In the bio blurb they self-describe as an infra engineer who also enjoys data science. In some sense I really don’t like to see that. The quality of the data science / ML work in this is actually quite bad, but people use these blog posts as resume padders to try to jump into ML jobs without ever having any real experience or training.
I think it’s a bad thing because it devalues the importance of real statistical computing skills, which are very hard to develop through many years of education and experience - absolutely not the sort of thing you can get by dabbling in some Python packages on the weekend to do a little project like this.

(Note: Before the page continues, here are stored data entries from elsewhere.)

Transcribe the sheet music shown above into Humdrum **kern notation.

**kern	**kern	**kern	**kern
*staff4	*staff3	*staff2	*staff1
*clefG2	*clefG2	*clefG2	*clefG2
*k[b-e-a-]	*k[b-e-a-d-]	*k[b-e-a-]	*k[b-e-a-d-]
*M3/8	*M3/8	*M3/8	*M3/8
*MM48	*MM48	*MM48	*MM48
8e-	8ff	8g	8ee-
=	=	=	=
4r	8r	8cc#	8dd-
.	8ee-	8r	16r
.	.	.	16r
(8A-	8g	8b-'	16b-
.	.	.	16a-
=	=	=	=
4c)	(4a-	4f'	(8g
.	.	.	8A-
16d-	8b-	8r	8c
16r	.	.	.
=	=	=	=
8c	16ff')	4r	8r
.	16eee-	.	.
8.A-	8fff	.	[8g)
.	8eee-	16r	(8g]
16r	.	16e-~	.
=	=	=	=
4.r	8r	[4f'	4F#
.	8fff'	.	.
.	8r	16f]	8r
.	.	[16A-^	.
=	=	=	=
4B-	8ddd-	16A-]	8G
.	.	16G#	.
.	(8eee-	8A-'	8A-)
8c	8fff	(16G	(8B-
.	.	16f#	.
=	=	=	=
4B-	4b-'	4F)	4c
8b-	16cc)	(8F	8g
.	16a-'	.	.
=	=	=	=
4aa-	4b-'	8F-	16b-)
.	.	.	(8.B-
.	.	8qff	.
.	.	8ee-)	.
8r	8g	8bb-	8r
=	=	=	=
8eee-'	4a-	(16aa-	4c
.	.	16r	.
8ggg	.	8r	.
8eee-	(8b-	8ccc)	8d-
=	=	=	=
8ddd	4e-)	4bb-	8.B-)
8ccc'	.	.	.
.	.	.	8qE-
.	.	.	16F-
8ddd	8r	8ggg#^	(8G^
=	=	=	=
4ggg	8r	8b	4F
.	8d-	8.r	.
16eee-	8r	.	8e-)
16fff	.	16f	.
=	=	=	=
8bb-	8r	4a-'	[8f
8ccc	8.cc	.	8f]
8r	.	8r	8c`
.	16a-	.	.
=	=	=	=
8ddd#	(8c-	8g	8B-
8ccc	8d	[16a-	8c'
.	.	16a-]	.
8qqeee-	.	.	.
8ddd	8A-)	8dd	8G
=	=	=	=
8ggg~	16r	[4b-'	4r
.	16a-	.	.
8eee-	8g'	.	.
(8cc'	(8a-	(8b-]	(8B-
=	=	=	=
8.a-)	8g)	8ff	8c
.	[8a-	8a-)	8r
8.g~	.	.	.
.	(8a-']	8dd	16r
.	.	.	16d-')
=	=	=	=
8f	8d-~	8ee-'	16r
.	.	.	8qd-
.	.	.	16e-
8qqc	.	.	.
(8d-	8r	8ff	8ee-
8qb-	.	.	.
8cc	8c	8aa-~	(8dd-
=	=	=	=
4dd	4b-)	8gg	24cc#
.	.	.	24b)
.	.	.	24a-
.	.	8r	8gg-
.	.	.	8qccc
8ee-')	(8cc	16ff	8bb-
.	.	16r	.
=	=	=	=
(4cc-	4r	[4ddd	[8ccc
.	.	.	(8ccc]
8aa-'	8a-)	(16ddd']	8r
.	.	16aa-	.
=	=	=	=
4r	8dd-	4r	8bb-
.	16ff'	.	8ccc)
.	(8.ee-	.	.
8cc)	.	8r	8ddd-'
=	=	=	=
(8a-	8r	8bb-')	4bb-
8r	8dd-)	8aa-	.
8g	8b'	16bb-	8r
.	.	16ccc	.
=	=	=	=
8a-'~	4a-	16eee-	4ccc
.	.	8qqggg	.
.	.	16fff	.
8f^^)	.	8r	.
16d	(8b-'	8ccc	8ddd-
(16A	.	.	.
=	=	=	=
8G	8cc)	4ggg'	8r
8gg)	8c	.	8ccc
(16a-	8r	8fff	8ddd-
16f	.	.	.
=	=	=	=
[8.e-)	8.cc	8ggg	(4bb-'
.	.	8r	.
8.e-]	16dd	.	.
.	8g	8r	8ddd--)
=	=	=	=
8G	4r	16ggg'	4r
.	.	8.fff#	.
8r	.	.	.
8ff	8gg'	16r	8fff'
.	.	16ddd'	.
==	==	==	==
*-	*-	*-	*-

The amount of waste I see from companies trying to avoid paying higher wages and avoid team structures that facilitate productivity of statistics experts is staggering - with all kinds of hacked up scripts and notebooks stitched together without proper backing statistical understanding, making ML engineers manage their own devops, and just ignoring base statistical questions.
For this drive problem for example, I expect to see a progression from simple models, each of which should address class imbalance as a first order concern. I expect to see how Bayesian modeling can help and how simple lifetime survivorship models can help. I expect to see a lot of feature engineering.
Instead I see an infra engineer playing around with data and trying one off the shelf framework, then claiming the whole premise can’t work in production.
You would probably spend a lot more time and money and arrive at the same conclusion. You can have the best background in statistics and all the experience in the world, but it doesn’t matter if you don’t have the right data. This post just kind of confirms what many people have already shown about SMART data: it’s not predictive of drive failure.
That sounds like an overly dismissive attitude. It doesn’t make much sense to say, “we tried this intern-grade strawman approach with huge flaws, and since it didn’t work, it would just be a waste of money to try a more principled solution.”
This article is the example of wasting time and money. It’s amazing to me the way anti-machine-learning sentiment causes people to do a complete 180 from common sense just to avoid actually investing minimal levels of resource or effort to study and understand problems where statistics can help.
A big observation in my career is that statistics makes non-statisticians go crazy in the head. People panic that statistics will be used to usurp their authority and then try to steamroll statistics with politics about what is or isn’t over-hyped and what would or wouldn’t be a “waste” of time or resources to try out.